Task objective.
Write out again, exactly, the lines below starting at the one with "Breast MRI (dynamic" and ending at the one with "Outlined on this slice (semi-automatic".

Dataset records
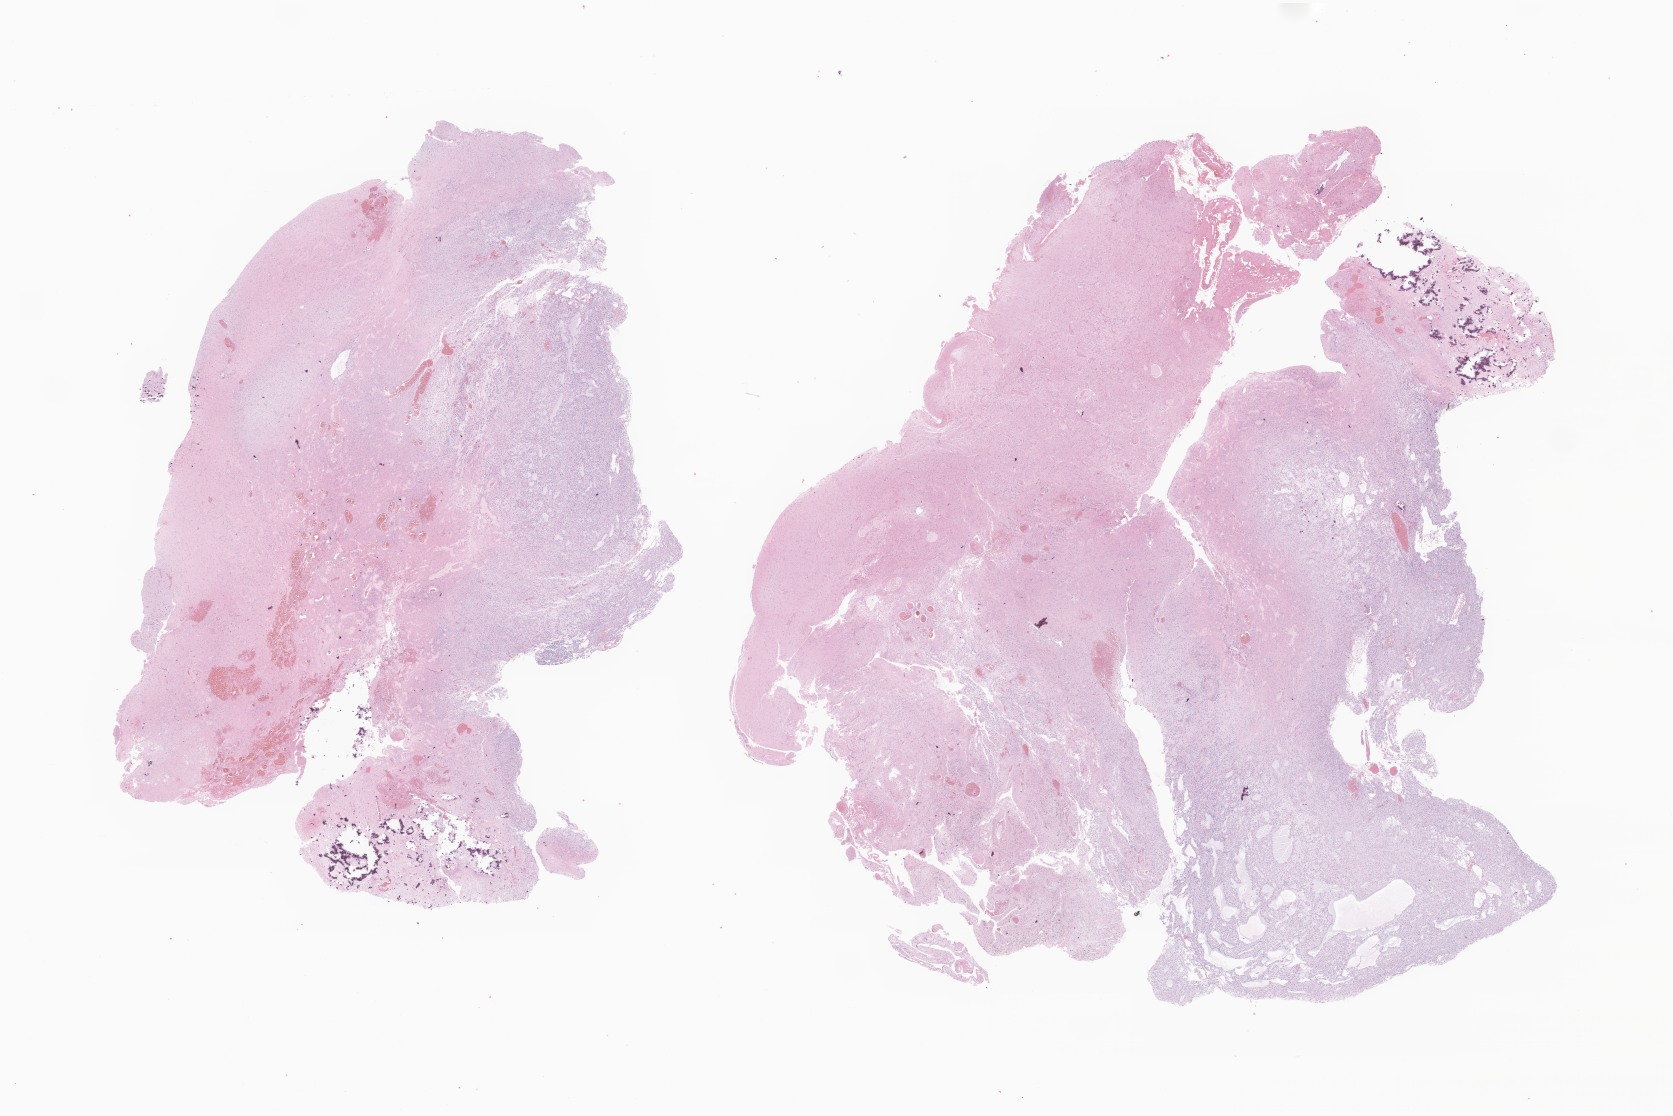
Digitized H&E-stained section of tumor tissue from the brain, low-resolution overview of the scanned area, about 28.2 x 18.8 mm, formalin-fixed, paraffin-embedded (FFPE) tissue. Patient male; age 199 months (16 years 7 months).
- diagnosis (ICD-O-3 morphology term): Neoplasm, uncertain whether benign or malignant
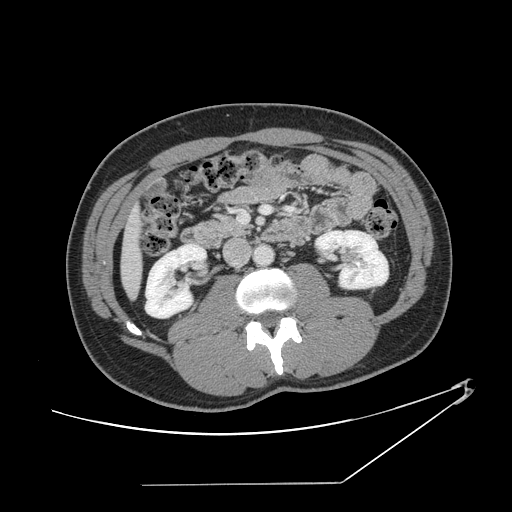
Contrast-enhanced abdominal CT, one axial slice. Slice 47 of 152 in the series (ordered by position). 120 kVp. Intravenous contrast given. Soft-tissue window (W 400 / L 40 HU). 2.5 mm slice thickness. 512 × 512 image matrix. From the clinical record (not read from this slice): patient: female, age 69 years at operation; diagnosis: colorectal cancer liver metastases, imaged before liver resection.
Outlined on this slice (outlined manually by an expert reader):
- liver: bounding box (x1, y1, x2, y2) in pixels: (123, 213, 142, 295)
- planned liver remnant (the part of the liver to remain after resection): (123, 214, 142, 295)
- portal vein (with intrahepatic branches): (239, 206, 293, 223)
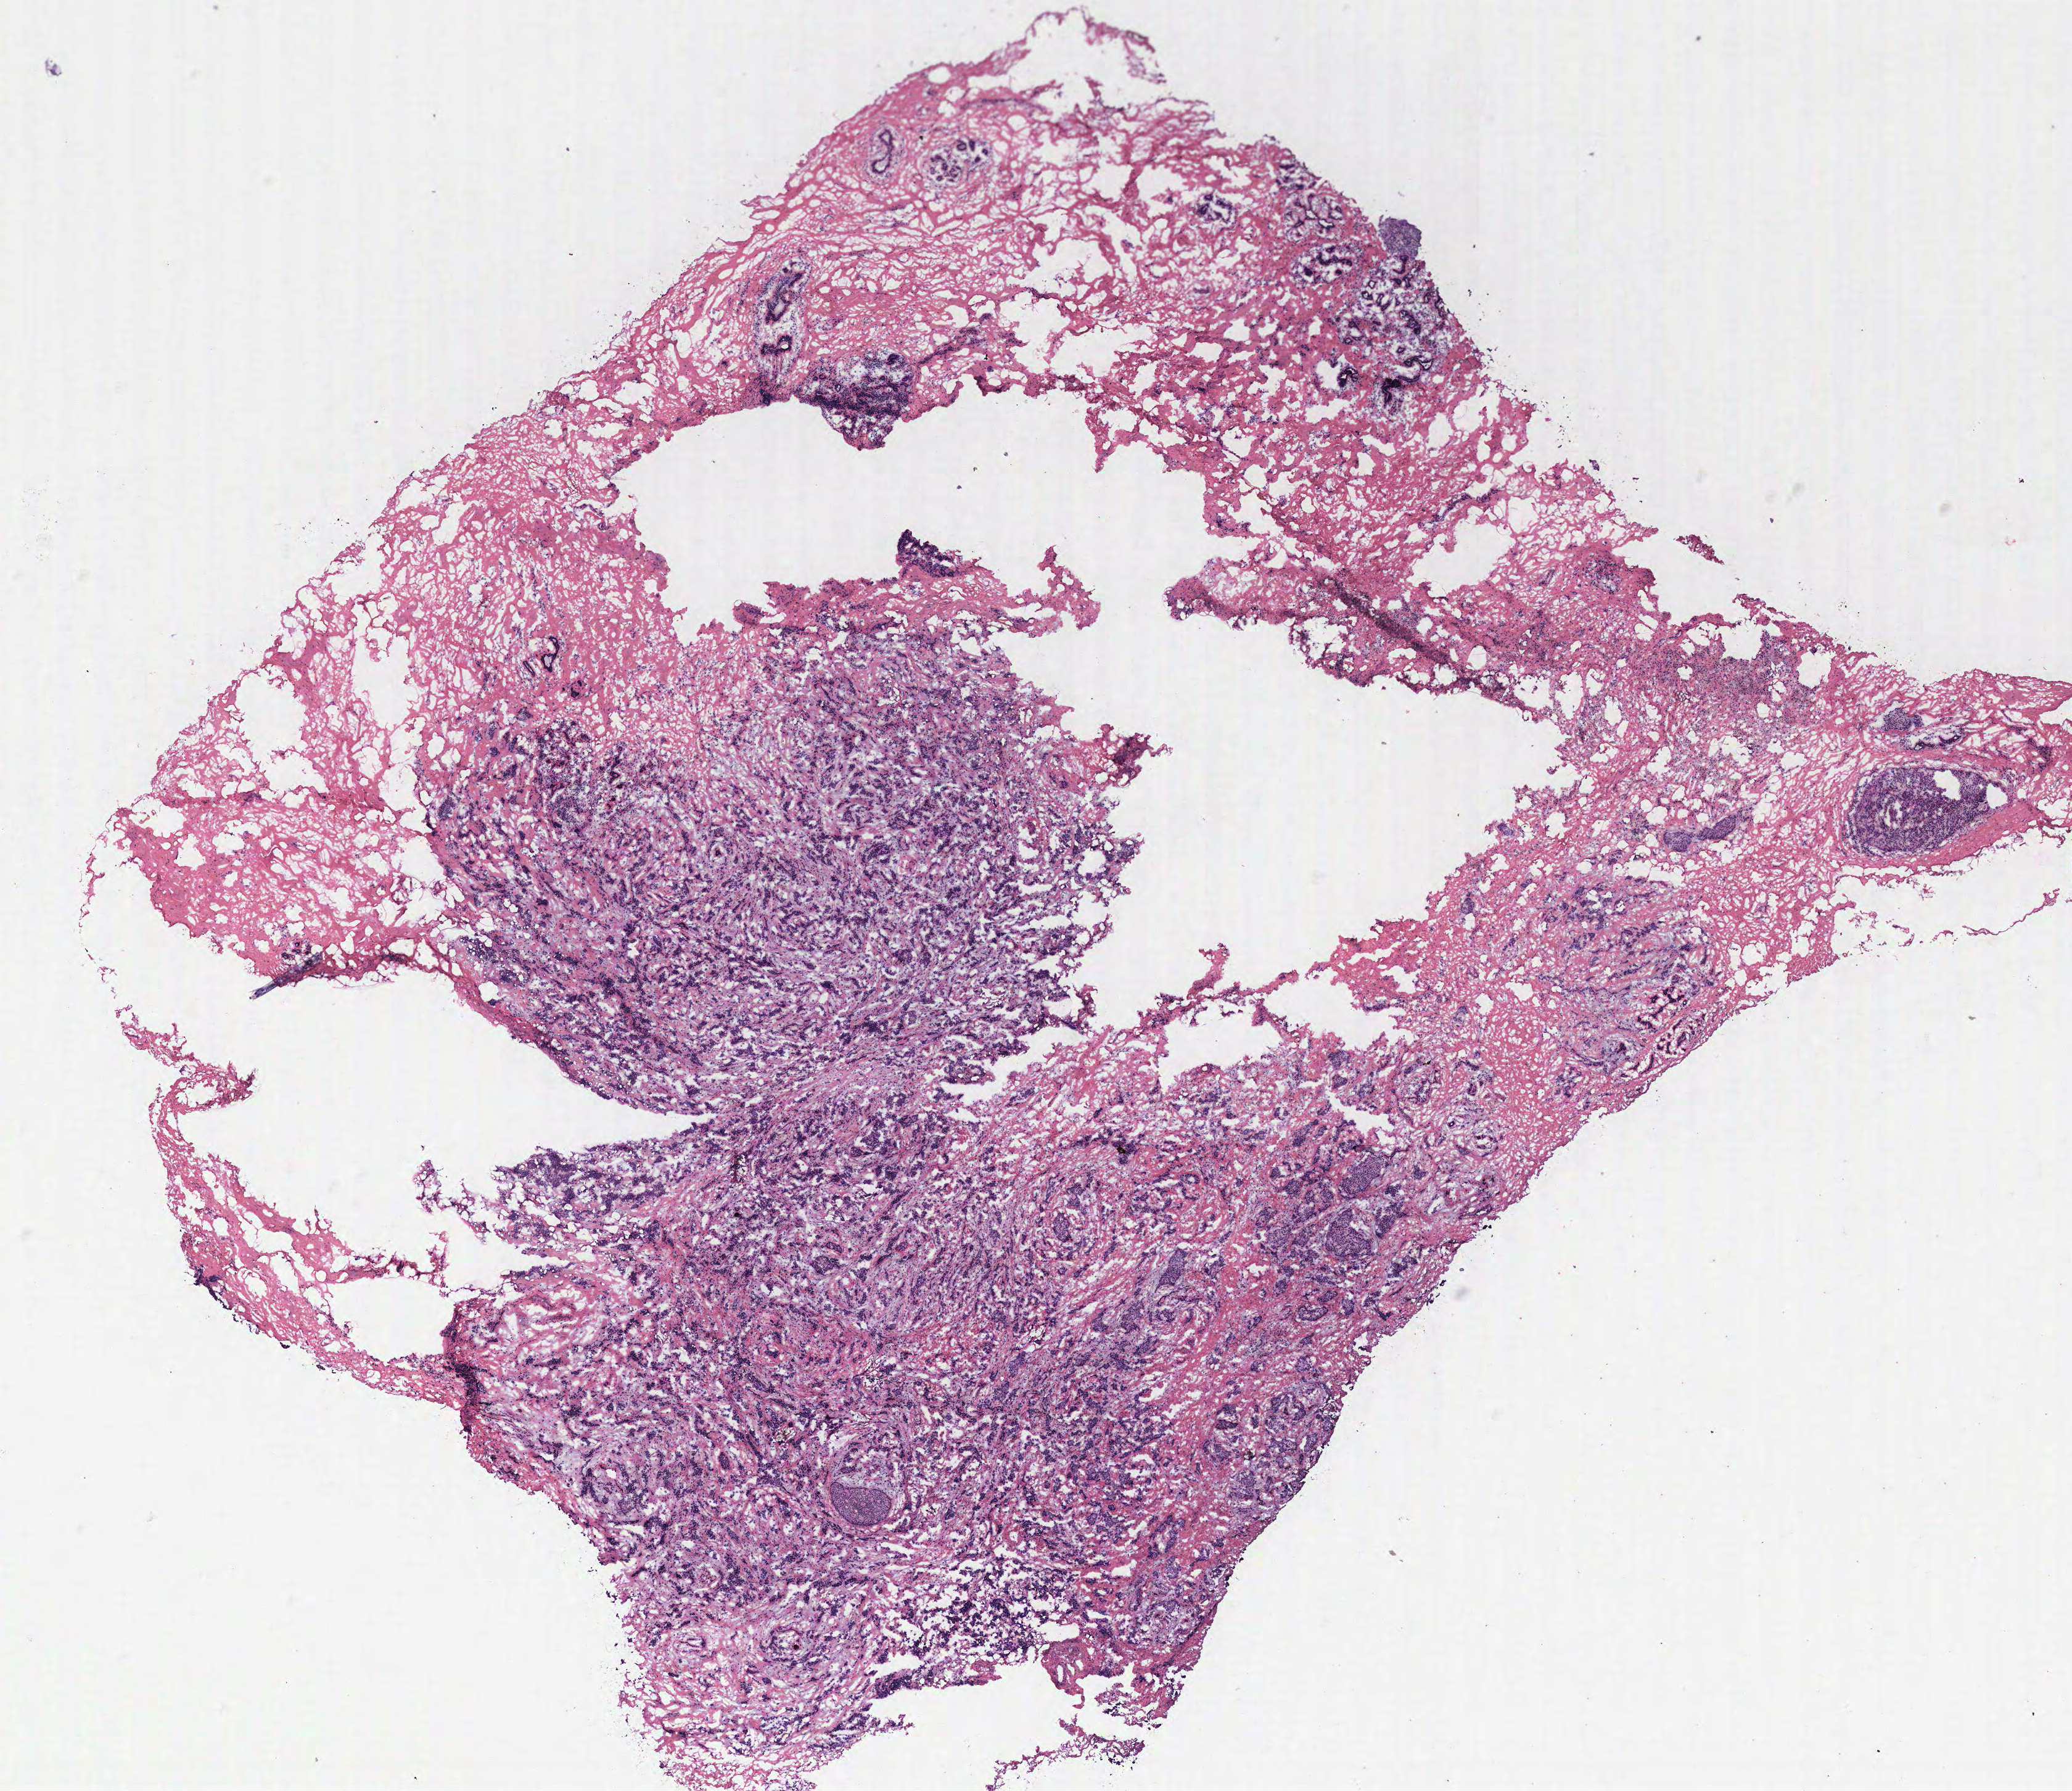
Digitized H&E tissue section (whole slide) — a low-resolution overview of the entire scanned area, about 13.4 x 11.6 mm (from a 40x scan). Tumour tissue sample, breast. Female, 47 y/o.
Histologic diagnosis: Infiltrating duct carcinoma, NOS.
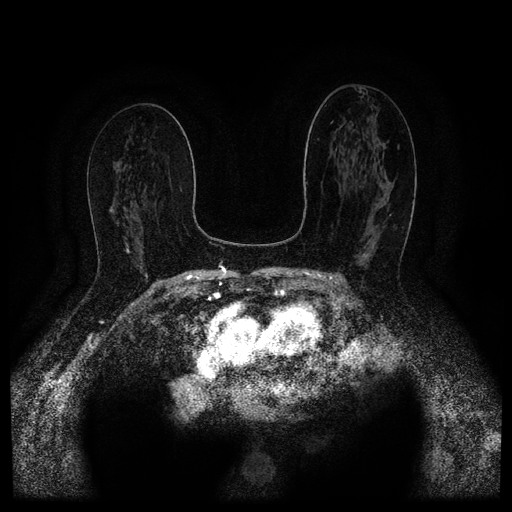
Breast MRI (dynamic contrast-enhanced, multi-phase), one axial slice; dynamic contrast-enhanced series, time point 2 of 5 at this slice position (early post-contrast); 1.5 T; TE 2.6 ms, TR 5.4 ms; 2 mm slice thickness; 512 × 512 image matrix. Patient: female, 67 years.
Outlined on this slice (semi-automatic segmentation, software-assisted and operator-edited):
- breast lesion (labelled 'tumour' in the annotation; benign lesions carry a separate 'benign' label): bounding box <362,251,370,261> (left, top, right, bottom; pixels)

Solution.
Breast MRI (dynamic contrast-enhanced, multi-phase), one axial slice; dynamic contrast-enhanced series, time point 2 of 5 at this slice position (early post-contrast); 1.5 T; TE 2.6 ms, TR 5.4 ms; 2 mm slice thickness; 512 × 512 image matrix. Patient: female, 67 years.
Outlined on this slice (semi-automatic segmentation, software-assisted and operator-edited):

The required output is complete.